:: Source records ::
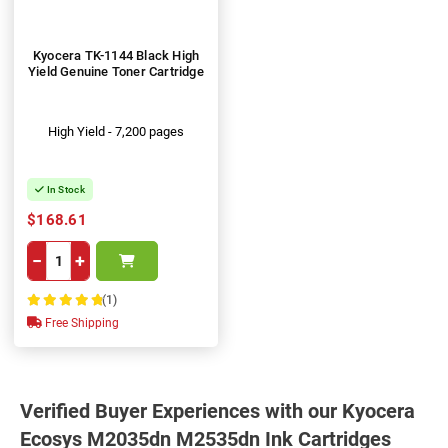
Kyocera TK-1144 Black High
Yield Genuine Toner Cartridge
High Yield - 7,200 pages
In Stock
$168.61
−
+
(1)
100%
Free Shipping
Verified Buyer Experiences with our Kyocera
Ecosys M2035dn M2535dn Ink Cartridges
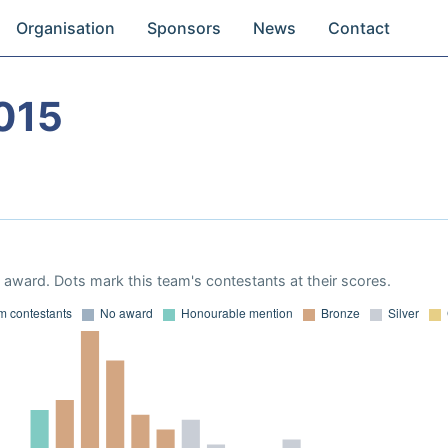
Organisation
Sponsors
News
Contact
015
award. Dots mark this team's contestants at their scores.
:::
:: Source records ::
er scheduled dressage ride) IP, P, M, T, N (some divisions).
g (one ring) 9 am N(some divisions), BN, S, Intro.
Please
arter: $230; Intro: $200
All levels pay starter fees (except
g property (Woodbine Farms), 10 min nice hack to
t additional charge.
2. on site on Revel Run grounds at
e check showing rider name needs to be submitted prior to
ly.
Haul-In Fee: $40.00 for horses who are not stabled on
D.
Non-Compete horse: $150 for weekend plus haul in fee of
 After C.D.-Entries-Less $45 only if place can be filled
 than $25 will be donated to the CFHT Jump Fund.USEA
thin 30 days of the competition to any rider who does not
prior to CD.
:::
*Work instruction:* Return word for word the lines above from the line with "arter: $230; Intro: $200" to the line with "Non-Compete horse: $150", including both and leaving out all others.

*Reply:*
arter: $230; Intro: $200
All levels pay starter fees (except
g property (Woodbine Farms), 10 min nice hack to
t additional charge.
2. on site on Revel Run grounds at
e check showing rider name needs to be submitted prior to
ly.
Haul-In Fee: $40.00 for horses who are not stabled on
D.
Non-Compete horse: $150 for weekend plus haul in fee of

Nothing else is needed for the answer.